# Description of the task
Go through the data and tally the lines that include "overview". The reply is that number alone.
-.-.-
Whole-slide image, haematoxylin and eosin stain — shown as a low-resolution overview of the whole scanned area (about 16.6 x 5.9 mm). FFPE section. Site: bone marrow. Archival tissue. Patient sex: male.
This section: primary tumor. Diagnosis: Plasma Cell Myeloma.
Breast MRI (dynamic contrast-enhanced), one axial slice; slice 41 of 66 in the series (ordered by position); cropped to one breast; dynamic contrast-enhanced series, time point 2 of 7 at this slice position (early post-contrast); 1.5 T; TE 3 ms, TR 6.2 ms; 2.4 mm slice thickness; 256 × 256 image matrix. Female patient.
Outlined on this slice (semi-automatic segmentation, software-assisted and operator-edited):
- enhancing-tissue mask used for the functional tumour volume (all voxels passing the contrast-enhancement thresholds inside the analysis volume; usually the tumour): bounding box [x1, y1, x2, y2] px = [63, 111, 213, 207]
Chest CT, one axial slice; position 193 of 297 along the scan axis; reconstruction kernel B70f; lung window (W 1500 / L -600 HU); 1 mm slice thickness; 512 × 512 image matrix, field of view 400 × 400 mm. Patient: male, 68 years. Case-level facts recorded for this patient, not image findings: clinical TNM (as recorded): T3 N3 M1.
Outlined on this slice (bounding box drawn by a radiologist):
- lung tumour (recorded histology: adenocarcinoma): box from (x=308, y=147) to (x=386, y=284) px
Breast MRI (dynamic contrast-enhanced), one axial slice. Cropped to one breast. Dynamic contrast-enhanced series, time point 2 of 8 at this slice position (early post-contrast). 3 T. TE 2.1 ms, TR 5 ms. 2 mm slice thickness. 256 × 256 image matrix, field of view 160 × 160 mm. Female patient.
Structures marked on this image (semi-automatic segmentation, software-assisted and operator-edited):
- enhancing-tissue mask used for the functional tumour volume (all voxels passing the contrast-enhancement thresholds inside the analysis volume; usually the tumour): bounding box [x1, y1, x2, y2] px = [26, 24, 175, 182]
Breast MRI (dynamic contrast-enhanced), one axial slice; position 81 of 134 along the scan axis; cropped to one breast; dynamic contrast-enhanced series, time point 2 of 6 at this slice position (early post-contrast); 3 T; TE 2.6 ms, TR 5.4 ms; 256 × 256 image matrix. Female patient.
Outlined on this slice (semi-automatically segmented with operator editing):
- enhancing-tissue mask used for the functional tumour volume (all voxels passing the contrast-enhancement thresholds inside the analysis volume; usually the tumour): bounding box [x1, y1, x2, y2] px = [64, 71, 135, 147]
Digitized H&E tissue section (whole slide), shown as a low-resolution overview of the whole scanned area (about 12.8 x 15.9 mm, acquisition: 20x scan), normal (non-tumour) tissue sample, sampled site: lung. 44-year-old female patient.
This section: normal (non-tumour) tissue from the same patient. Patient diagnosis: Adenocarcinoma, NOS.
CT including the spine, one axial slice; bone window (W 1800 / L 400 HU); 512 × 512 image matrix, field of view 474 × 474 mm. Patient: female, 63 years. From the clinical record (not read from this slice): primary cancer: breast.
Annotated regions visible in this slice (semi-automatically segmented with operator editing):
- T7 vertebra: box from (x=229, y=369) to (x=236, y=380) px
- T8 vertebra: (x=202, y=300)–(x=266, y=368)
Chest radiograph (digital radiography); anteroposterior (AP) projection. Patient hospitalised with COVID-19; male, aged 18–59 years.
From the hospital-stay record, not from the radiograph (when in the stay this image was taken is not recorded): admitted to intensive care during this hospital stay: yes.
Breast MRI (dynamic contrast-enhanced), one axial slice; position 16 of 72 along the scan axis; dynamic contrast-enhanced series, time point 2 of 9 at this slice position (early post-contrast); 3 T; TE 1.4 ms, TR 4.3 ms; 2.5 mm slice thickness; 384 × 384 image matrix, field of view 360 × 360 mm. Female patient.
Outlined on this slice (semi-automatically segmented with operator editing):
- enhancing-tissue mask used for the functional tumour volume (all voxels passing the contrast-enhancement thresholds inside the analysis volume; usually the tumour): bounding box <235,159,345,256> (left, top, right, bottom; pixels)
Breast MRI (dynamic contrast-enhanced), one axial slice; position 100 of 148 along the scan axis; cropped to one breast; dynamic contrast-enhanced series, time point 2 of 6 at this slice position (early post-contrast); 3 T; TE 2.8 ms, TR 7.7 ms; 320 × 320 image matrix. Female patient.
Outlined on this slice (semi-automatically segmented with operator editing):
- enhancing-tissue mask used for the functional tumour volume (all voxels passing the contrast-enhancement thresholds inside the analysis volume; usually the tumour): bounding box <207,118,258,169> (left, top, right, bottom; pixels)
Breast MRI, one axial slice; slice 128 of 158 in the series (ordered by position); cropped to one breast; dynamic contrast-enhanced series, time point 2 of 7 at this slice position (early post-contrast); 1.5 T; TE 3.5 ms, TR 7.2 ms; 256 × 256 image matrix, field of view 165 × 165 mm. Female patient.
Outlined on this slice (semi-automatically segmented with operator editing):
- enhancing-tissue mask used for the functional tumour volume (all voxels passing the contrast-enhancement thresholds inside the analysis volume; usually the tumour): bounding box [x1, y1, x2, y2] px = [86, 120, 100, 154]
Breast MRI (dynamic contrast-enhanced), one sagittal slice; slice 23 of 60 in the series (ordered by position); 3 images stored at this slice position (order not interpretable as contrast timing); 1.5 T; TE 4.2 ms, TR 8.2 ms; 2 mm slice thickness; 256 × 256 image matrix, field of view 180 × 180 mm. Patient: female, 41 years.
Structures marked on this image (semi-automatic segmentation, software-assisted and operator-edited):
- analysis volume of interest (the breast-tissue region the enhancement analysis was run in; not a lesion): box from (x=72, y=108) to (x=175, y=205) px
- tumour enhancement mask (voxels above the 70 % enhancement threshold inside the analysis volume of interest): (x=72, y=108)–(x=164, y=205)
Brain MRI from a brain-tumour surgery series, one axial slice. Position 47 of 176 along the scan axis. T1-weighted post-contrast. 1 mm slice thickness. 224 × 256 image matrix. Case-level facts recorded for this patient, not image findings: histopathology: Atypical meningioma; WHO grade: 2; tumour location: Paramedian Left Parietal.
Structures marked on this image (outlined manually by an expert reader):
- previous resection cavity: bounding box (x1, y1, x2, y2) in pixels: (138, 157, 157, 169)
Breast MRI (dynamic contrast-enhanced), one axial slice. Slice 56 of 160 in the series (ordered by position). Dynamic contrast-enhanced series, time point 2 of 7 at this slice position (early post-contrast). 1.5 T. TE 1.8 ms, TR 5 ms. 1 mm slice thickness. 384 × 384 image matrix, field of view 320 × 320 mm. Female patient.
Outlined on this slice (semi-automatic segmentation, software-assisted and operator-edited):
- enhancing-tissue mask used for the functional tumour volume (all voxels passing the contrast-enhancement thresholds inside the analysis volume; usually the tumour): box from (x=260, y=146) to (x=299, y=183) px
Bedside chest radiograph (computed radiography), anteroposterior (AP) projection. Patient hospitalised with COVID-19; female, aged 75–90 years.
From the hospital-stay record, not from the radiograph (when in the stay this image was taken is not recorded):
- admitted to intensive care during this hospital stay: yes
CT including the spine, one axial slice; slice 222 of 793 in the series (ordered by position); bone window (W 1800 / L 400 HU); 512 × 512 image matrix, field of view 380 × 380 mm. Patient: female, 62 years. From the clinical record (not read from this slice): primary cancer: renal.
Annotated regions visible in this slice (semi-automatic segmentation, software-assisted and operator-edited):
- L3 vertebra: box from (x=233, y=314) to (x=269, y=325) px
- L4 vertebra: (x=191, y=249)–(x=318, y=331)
-.-.-
# Your response
2